■ What is needed
Format the lines below as a JSON list of strings, one string per line, skipping blank lines and leaving out the pictures.

** START OF Available records **

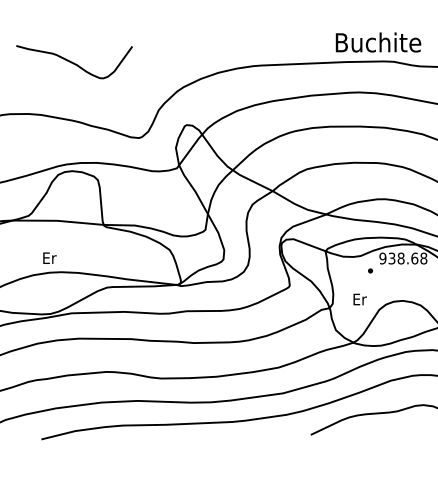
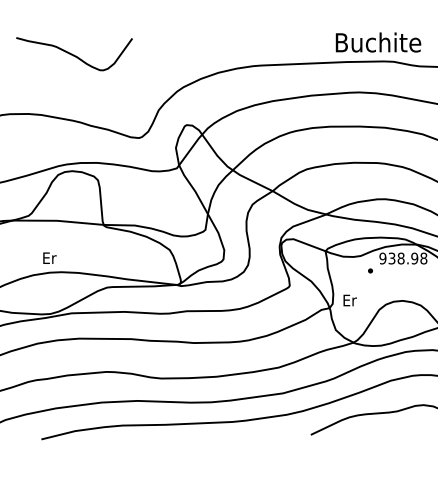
curve at (74, 62) position: (74, 62) -> (74, 54)
text at (414, 258): 938.68 -> 938.98
text at (359, 299) position: (359, 299) -> (349, 300)
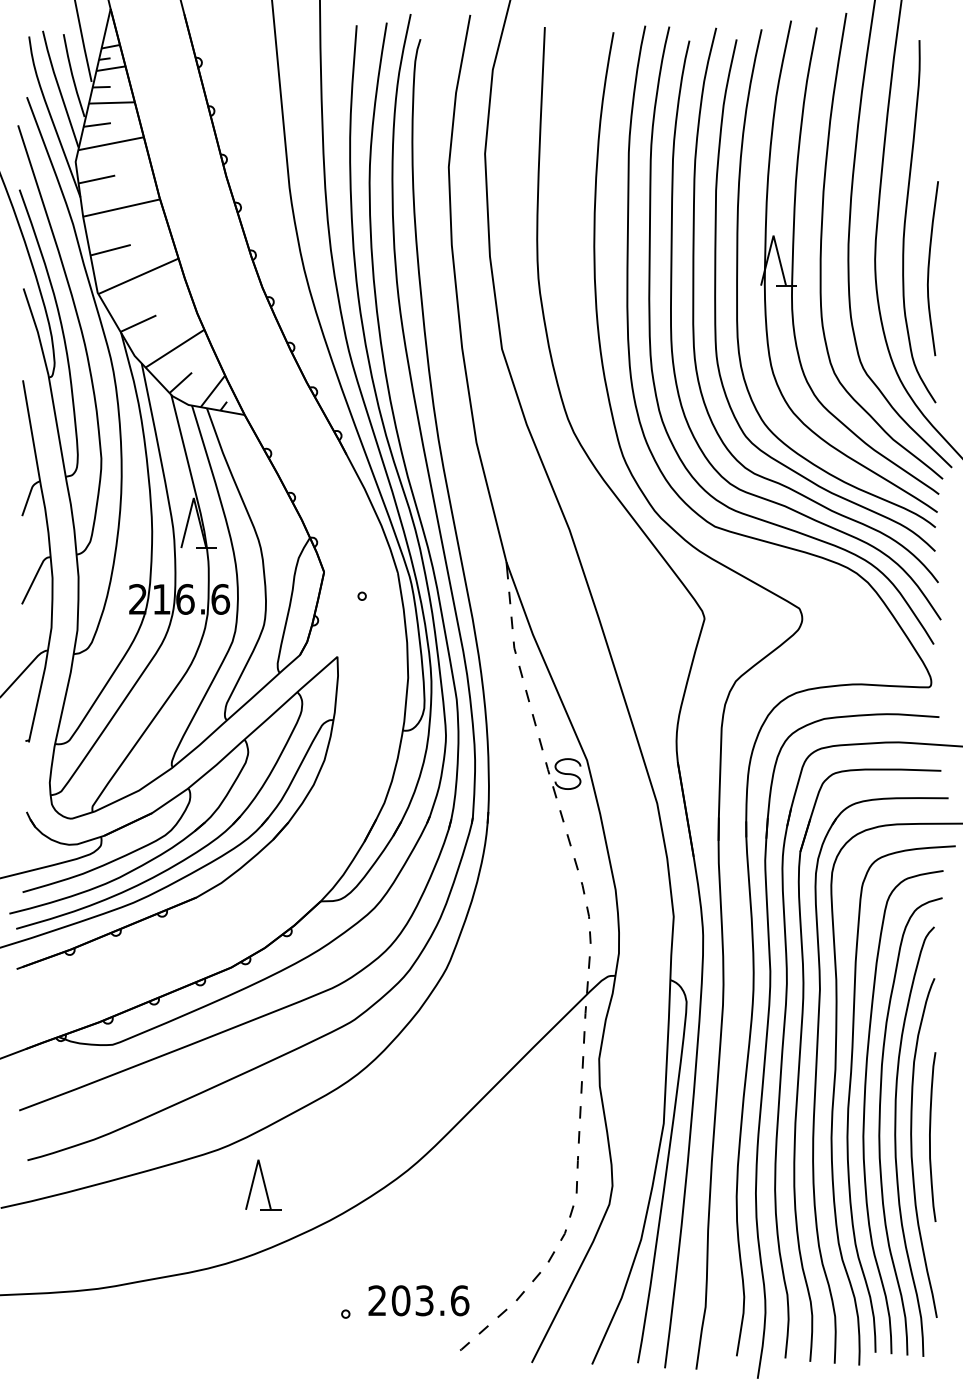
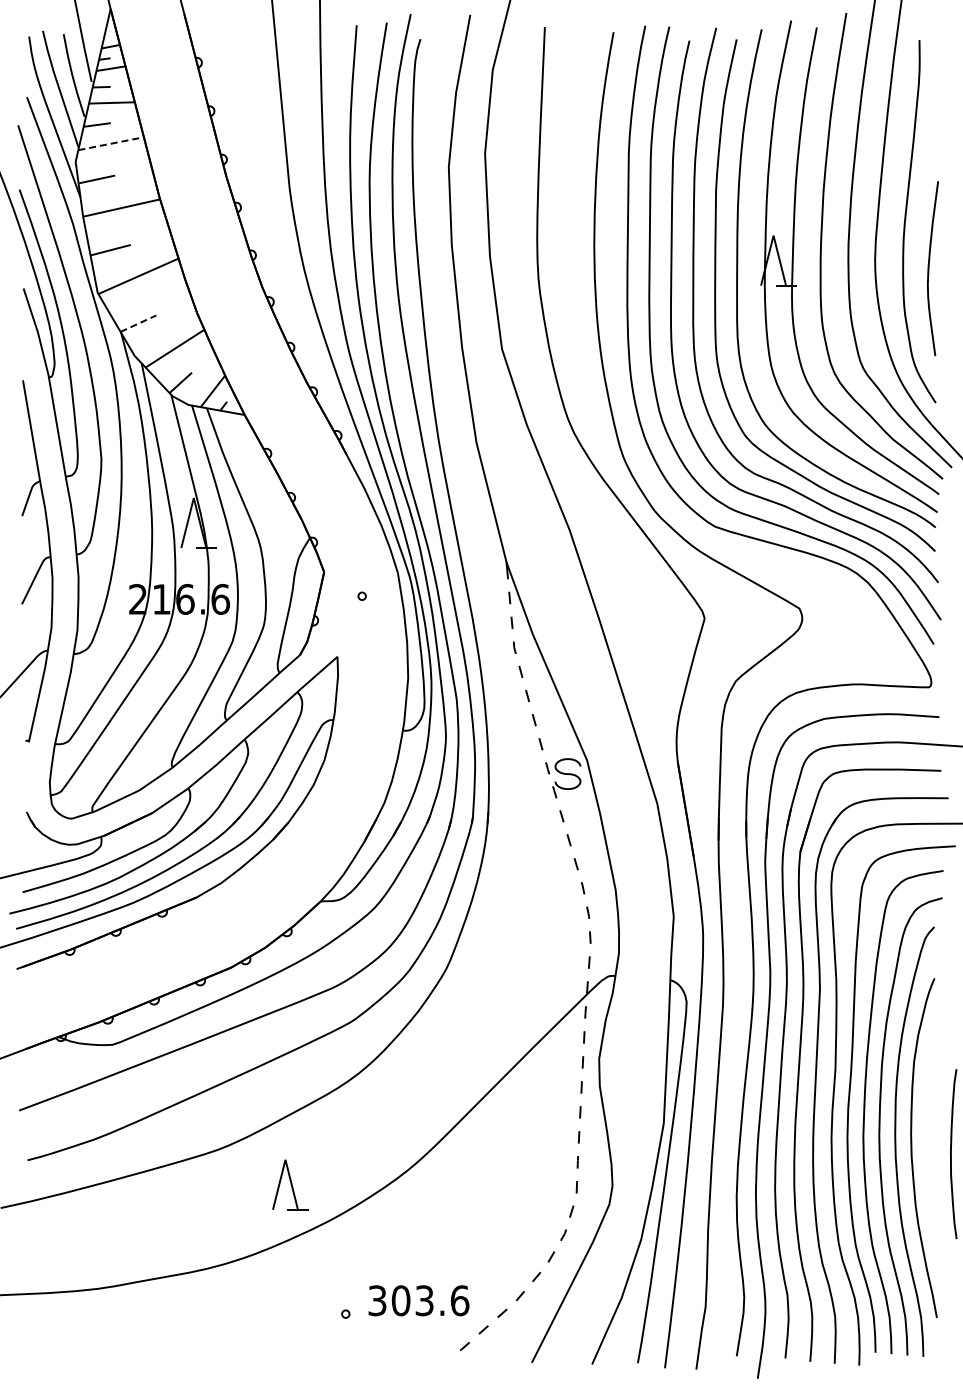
line at (111, 143): solid -> dashed
line at (138, 323): solid -> dashed
curve at (930, 1136) position: (930, 1136) -> (951, 1153)
part at (263, 1184) position: (263, 1184) -> (290, 1184)
text at (377, 1300): 203.6 -> 303.6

** END OF Available records **

■ Task answer
[
  "curve at (74, 62) position: (74, 62) -> (74, 54)",
  "text at (414, 258): 938.68 -> 938.98",
  "text at (359, 299) position: (359, 299) -> (349, 300)",
  "line at (111, 143): solid -> dashed",
  "line at (138, 323): solid -> dashed",
  "curve at (930, 1136) position: (930, 1136) -> (951, 1153)",
  "part at (263, 1184) position: (263, 1184) -> (290, 1184)",
  "text at (377, 1300): 203.6 -> 303.6"
]